= Frederick Augustus Dixey =

British entomologist

Frederick Augustus Dixey, FRS (9 December 1855 – 16 January 1935) was president of the Royal Entomological Society of London, and was a distinguished British entomologist.

Frederick Dixey was educated at Highgate School from 1867 to 1874, and was later a governor of the school from 1920 until his death. He won a scholarship to Wadham College, Oxford, where after starting in optometry, the profession of his father and grandfather, he chose to read medicine. He became a fellow of Wadham and also the sub-warden. He felt drawn to the Church of St Barnabas, Oxford, known for its Anglo-Catholic tradition and ceremonies; he sang in the choir for nearly forty years. Dixey never practised medicine, but devoted himself to natural history. He was in March 1900 nominated to be a curator of the Hope collections at the Oxford University Museum of Natural History. He was an expert on the "white" butterflies, Pieridae.

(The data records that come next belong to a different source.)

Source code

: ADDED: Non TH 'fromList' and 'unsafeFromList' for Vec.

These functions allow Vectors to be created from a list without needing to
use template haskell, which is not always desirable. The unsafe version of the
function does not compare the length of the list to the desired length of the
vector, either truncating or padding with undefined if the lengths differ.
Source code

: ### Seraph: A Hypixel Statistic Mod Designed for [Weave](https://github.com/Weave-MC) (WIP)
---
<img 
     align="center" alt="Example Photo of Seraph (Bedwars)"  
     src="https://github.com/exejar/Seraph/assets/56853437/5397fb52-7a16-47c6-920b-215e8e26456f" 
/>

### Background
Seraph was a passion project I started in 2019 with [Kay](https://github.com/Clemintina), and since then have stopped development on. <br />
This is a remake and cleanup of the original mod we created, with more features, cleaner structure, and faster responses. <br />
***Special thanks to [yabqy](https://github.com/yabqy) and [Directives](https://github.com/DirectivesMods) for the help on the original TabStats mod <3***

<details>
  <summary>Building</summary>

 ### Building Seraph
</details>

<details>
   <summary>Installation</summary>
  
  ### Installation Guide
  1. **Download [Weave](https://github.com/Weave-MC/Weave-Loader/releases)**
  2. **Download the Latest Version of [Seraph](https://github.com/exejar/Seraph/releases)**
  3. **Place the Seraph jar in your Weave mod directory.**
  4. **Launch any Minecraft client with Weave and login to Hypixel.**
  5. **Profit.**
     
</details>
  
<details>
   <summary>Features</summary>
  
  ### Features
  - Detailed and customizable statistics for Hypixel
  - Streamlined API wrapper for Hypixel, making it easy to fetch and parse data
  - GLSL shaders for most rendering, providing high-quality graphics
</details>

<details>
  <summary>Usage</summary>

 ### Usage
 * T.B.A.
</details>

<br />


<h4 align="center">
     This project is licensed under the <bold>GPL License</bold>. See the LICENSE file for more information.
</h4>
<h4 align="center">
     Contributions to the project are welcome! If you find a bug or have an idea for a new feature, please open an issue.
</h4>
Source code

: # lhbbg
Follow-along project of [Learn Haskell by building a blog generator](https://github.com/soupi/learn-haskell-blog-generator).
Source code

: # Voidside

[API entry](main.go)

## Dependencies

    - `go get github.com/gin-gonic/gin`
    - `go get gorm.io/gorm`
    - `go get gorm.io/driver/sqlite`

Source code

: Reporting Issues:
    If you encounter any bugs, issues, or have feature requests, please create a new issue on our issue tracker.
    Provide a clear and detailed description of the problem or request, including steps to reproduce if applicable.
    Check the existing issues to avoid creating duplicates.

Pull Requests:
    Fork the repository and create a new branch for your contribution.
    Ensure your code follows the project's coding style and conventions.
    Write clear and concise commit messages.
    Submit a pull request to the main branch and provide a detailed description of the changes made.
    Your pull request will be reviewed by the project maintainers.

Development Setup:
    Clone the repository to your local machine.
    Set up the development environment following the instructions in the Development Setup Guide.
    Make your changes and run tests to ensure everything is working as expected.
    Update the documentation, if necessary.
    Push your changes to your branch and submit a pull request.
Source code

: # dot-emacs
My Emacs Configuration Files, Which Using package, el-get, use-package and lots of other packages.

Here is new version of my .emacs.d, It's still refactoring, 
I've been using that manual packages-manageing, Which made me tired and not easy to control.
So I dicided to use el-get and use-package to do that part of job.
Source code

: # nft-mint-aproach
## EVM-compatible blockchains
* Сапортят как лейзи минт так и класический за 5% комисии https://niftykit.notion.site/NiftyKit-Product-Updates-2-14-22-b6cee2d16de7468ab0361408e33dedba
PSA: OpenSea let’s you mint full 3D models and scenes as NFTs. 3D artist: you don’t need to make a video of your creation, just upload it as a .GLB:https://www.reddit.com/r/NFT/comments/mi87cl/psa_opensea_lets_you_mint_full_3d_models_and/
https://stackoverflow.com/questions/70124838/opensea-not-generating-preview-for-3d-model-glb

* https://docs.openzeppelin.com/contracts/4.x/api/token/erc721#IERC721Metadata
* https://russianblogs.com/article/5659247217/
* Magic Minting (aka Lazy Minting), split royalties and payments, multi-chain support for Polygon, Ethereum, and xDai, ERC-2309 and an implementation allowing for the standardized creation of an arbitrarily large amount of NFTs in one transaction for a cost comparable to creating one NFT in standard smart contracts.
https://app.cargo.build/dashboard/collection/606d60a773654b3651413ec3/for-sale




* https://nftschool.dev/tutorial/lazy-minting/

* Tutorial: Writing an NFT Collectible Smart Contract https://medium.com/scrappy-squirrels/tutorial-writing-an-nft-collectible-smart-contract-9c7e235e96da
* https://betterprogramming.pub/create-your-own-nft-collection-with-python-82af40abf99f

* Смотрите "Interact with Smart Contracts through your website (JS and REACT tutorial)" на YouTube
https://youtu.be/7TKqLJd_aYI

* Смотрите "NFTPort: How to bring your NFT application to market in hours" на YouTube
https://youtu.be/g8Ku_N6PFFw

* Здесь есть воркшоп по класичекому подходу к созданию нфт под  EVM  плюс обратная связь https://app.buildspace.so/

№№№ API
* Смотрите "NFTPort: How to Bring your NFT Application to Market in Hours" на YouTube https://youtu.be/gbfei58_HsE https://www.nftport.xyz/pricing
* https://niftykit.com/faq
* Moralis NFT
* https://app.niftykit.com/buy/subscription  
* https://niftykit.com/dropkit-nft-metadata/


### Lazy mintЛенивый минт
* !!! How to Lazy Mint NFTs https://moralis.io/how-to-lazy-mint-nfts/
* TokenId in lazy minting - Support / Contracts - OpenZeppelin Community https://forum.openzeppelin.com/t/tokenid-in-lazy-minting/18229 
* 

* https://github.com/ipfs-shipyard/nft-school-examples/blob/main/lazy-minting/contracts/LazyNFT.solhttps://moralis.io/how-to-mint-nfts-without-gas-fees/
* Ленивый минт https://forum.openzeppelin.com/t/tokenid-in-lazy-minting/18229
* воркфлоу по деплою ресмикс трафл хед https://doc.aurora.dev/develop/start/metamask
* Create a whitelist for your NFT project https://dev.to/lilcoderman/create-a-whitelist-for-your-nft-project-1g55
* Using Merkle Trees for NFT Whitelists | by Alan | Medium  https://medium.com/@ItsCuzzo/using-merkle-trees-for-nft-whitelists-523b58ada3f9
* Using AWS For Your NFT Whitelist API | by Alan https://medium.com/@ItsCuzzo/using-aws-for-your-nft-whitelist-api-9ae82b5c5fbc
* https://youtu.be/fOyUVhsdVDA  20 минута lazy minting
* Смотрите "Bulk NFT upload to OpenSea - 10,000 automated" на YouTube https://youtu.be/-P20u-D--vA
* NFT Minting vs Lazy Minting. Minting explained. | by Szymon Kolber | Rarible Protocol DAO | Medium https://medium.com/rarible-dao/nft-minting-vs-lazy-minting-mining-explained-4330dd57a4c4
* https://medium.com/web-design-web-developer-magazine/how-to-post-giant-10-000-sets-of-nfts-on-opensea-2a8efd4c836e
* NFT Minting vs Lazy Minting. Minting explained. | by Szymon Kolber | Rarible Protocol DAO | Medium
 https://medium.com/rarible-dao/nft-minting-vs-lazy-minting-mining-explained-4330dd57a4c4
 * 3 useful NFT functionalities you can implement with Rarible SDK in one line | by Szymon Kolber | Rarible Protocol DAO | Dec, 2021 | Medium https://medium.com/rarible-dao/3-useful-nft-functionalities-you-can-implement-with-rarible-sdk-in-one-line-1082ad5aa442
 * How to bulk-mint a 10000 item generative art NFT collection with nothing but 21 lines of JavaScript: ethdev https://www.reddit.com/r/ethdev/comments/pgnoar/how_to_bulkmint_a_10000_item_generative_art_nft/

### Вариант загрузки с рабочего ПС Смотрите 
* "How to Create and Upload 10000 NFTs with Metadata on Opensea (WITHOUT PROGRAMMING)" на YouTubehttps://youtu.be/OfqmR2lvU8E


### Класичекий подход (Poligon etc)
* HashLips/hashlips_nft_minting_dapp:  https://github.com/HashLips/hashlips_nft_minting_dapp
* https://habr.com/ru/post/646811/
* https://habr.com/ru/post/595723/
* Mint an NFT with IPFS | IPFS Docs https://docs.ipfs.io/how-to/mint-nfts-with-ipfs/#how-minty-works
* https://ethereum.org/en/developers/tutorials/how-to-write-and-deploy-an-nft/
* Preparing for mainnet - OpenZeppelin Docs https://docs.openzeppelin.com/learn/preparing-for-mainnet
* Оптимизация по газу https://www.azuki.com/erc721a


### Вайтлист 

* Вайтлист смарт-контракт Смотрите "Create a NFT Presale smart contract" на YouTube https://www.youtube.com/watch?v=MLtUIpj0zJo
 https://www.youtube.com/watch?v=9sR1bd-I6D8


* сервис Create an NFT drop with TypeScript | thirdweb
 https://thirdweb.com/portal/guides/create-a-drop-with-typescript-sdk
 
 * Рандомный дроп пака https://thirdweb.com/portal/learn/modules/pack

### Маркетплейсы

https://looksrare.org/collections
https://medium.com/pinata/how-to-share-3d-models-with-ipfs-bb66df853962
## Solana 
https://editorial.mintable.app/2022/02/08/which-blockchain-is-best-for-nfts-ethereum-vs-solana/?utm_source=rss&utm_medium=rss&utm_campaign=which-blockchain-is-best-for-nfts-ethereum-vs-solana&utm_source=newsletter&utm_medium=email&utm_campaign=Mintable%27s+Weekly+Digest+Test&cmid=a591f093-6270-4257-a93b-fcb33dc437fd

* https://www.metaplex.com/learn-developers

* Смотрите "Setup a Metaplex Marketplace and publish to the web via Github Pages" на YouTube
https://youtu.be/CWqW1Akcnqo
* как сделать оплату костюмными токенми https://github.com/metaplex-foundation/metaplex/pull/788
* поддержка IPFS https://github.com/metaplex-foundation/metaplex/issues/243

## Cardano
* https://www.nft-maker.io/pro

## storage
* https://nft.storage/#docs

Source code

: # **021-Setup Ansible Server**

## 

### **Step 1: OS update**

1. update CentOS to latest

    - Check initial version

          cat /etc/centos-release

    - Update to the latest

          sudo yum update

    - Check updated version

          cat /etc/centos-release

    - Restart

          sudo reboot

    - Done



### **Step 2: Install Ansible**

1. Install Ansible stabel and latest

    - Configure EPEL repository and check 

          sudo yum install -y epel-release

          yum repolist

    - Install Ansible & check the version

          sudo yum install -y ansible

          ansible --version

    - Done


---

Dixey was an early supporter of Darwinian evolution who defended natural selection against anti-Darwinians.

Dixey was knocked down and killed by a motorist in 1935, as he attempted to cross the road.

In 1892 Frederick Dixey married Isabel Atkins (1863-1916). Of their sons, Harold Giles Dixey (1893–1974) and Roger Nicholas Dixey (1895-1995 ), Harold, known as Giles, was an assistant master at the Dragon School in Oxford, and a writer.